### Problem to work on:
Put the material below, from the line containing "Document page, 1241x1754 pixels." through the line containing "761, 1091, 809]", into a numbered list, leaving out any blank lines.

### Entries supplied:
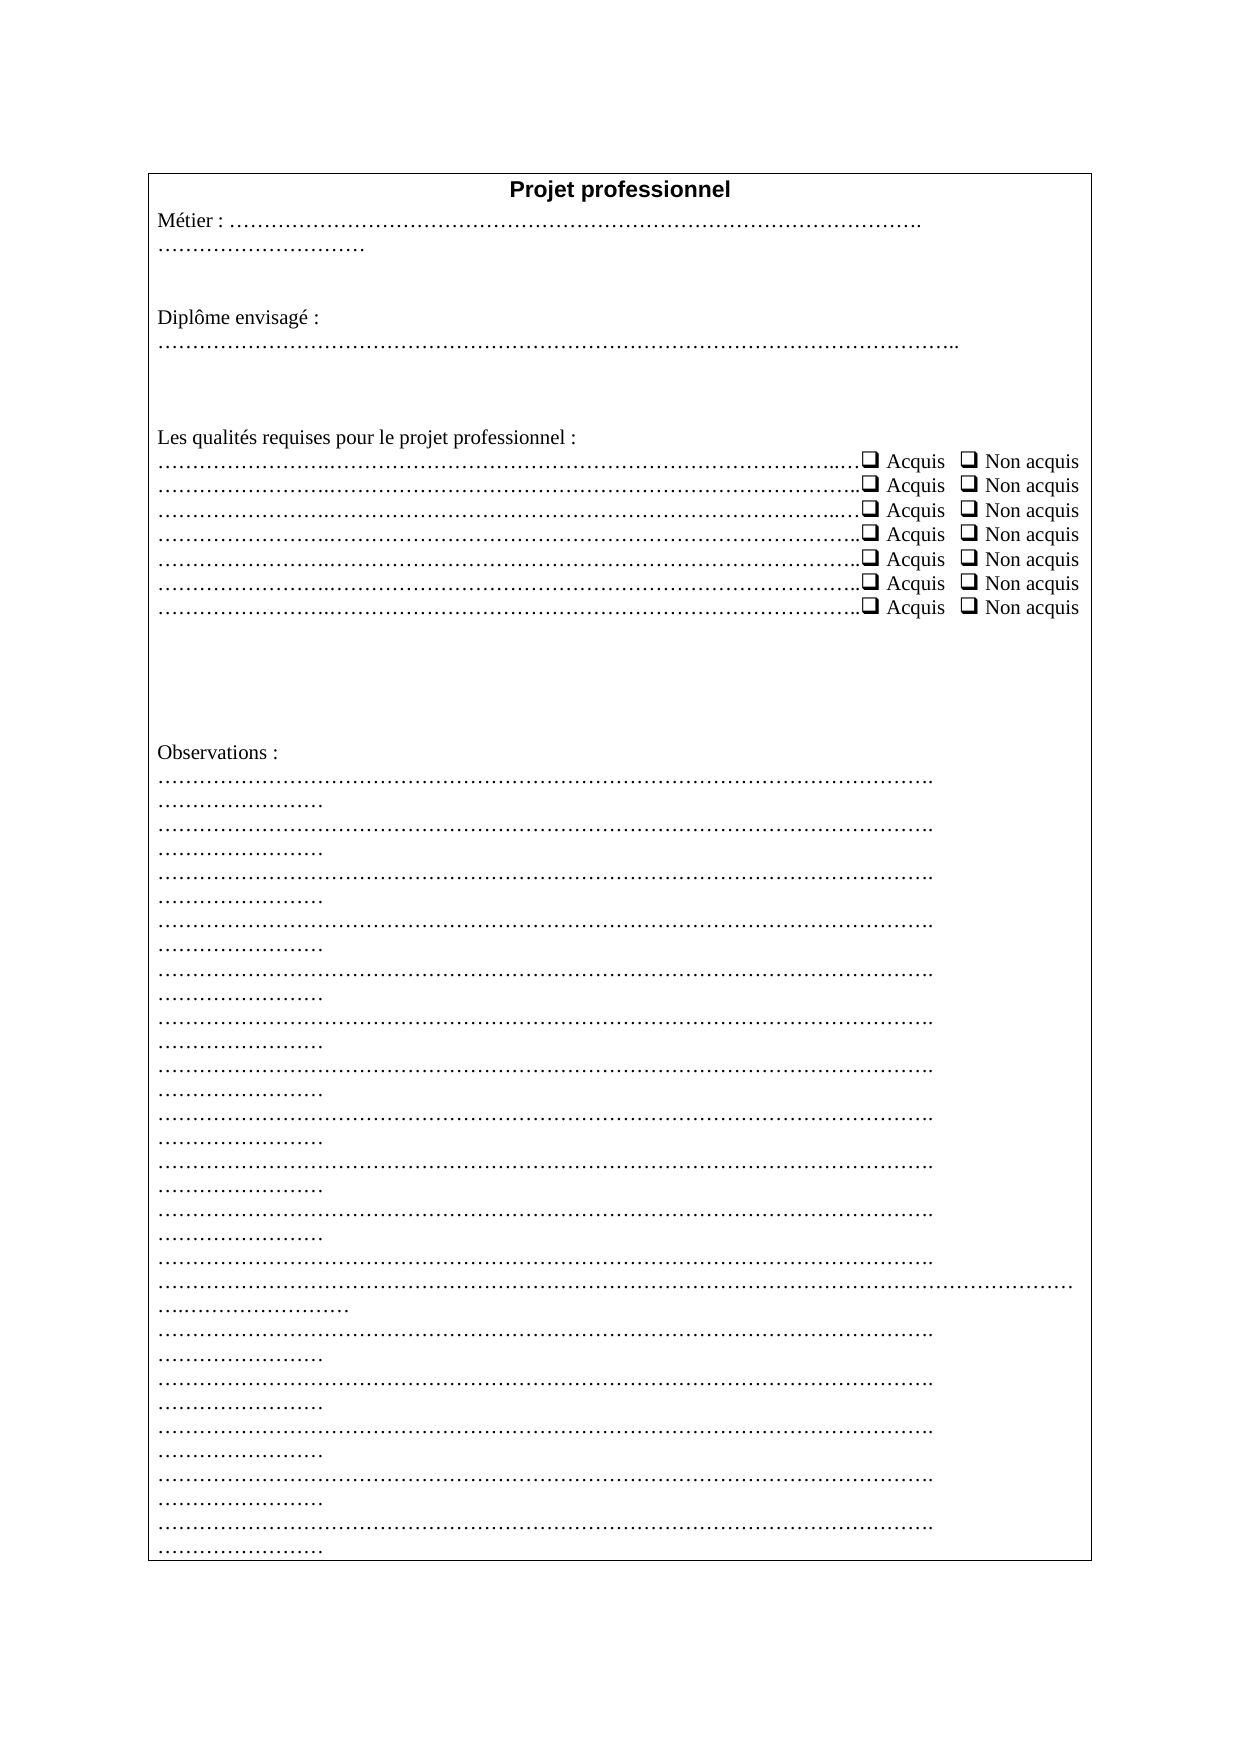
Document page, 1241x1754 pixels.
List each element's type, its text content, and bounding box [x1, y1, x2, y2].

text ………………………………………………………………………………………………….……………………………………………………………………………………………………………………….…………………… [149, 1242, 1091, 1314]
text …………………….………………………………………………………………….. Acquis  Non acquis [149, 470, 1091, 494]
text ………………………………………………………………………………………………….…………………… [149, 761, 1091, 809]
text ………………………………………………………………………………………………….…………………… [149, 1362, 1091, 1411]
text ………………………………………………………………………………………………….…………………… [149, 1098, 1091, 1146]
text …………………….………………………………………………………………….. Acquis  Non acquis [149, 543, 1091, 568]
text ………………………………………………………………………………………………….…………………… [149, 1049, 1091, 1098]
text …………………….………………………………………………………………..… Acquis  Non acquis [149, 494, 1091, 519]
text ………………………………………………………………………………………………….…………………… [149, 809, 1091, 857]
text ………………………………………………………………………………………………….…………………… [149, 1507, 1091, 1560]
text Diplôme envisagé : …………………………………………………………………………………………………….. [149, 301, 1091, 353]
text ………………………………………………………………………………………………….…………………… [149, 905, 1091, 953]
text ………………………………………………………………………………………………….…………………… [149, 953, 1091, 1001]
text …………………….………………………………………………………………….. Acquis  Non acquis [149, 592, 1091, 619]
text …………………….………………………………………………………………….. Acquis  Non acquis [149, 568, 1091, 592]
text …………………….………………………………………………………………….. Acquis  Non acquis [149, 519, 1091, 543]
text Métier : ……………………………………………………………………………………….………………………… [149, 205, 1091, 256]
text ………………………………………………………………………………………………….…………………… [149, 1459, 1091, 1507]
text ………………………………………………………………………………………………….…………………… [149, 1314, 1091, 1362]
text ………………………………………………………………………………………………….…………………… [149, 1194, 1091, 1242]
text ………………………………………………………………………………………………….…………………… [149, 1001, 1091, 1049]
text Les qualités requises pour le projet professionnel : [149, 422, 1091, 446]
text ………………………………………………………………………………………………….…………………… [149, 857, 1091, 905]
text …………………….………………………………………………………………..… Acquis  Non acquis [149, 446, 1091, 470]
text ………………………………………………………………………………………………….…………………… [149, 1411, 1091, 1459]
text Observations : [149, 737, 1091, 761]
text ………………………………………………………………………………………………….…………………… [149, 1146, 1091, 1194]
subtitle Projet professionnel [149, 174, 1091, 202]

...

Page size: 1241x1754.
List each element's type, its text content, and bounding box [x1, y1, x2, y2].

### Answer:
1. Document page, 1241x1754 pixels.
2. List each element's type, its text content, and bounding box [x1, y1, x2, y2].
3. text ………………………………………………………………………………………………….……………………………………………………………………………………………………………………….…………………… [149, 1242, 1091, 1314]
4. text …………………….………………………………………………………………….. Acquis  Non acquis [149, 470, 1091, 494]
5. text ………………………………………………………………………………………………….…………………… [149, 761, 1091, 809]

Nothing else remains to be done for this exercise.